The question involves finding the relationship between molar solubility (S) and solubility product (K_sp) for the salt Zr₃(PO₄)₄. The solubility product is an equilibrium constant for the dissolution of a sparingly soluble salt.

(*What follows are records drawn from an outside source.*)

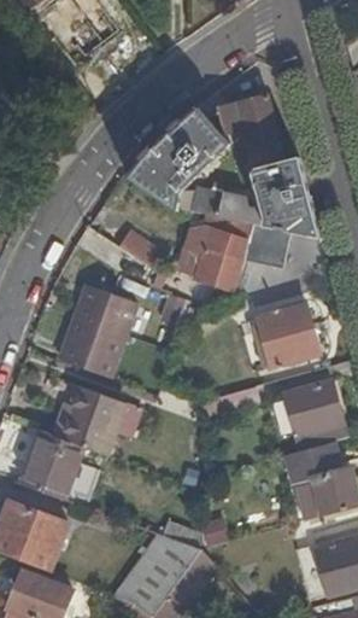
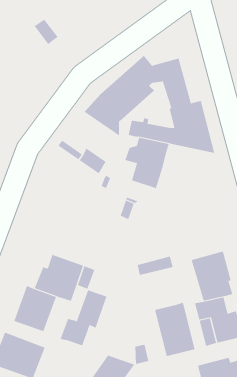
building: [242,222,292,268] -> none
building: [60,291,135,377] -> none
building: [256,304,318,368] -> none
building: none -> [60,289,107,346]
building: none -> [154,302,195,357]

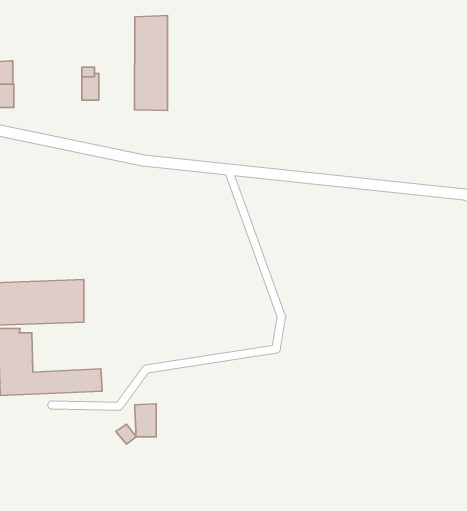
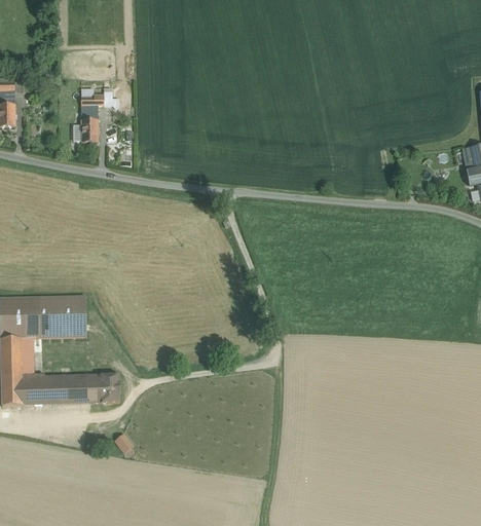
building: [135,15,168,111] -> none
building: none -> [81,119,98,142]
building: [135,404,156,437] -> [100,375,120,407]

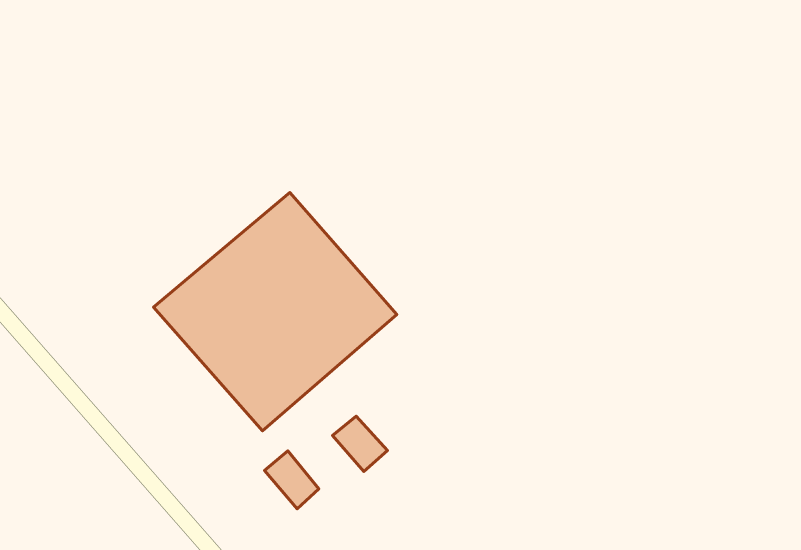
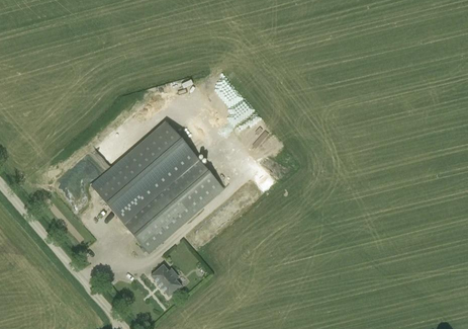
building: [333,416,388,472] -> none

Step 1: Write the Dissolution Reaction
The salt dissociates in water as: ${\mathrm{Zr}}_3{\left(\mathrm{PO}4\right)}_4\left(\mathrm{s}\right)\rightleftharpoons 3{\mathrm{Zr}}^{4+}\left(\mathrm{aq}\right)+4{\mathrm{PO}}_4{3-}^{\left(\mathrm{aq}\right)}$

Step 2: Express the Solubility Product (K_sp)
The K_sp expression is the product of the concentrations of the ions, each raised to the power of their stoichiometric coefficients. ${\mathrm{K}}_{\mathrm{sp}}={\left[{\mathrm{Zr}}^{4+}\right]}^3\times {[{\mathrm{PO}}_4{3-}^{]}}^4$

Step 3: Relate Ion Concentrations to Molar Solubility (S)
Let S be the molar solubility (mol/L). When one mole of Zr₃(PO₄)₄ dissolves, it produces:

• 3 moles of Zr⁴⁺ ions. Therefore, [Zr⁴⁺] = 3S
• 4 moles of PO₄^3- ions. Therefore, [PO₄^3-] = 4S

Step 4: Substitute into the K_sp Expression
Substitute the concentrations in terms of S into the K_sp expression: ${\mathrm{K}}_{\mathrm{sp}}={\left(3\mathrm{S}\right)}^3\times {\left(4\mathrm{S}\right)}^4$

Step 5: Simplify the Equation
Simplify the powers and constants: ${\mathrm{K}}_{\mathrm{sp}}=3^3{\mathrm{S}}^3\times 4^4{\mathrm{S}}^4=27{\mathrm{S}}^3\times 256{\mathrm{S}}^4=27\times 256\times {\mathrm{S}}^7$
Calculate 27 × 256: $27\times 256=6912$
Therefore: ${\mathrm{K}}_{\mathrm{sp}}=6912{\mathrm{S}}^7$

Step 6: Solve for S in terms of K_sp
Rearrange the equation to solve for S: ${\mathrm{S}}^7=\frac{{\mathrm{K}}_{\mathrm{sp}}}{6912}$
Take the 7th root of both sides: $\mathrm{S}={\left(\frac{{\mathrm{K}}_{\mathrm{sp}}}{6912}\right)}^{1/7}$

Final Answer: The correct relation is $\mathrm{S}={\left(\frac{{\mathrm{K}}_{\mathrm{sp}}}{6912}\right)}^{1/7}$

Related Topics and Formulae

Solubility Product (K_sp): For a general salt A_xB_y that dissociates as A_xB_y(s) ⇌ xA^y+(aq) + yB^x-(aq), the K_sp is given by K_sp = [A^y+]^x[B^x-]^y. If the molar solubility is S, then [A^y+] = xS and [B^x-] = yS. Substituting these, we get K_sp = (xS)^x(yS)^y = x^xy^yS^(x+y). The relationship becomes S = (K_sp / (x^xy^y))^1/(x+y).

Molar Solubility: It is the number of moles of a solute that can be dissolved per liter of solution before the solution becomes saturated.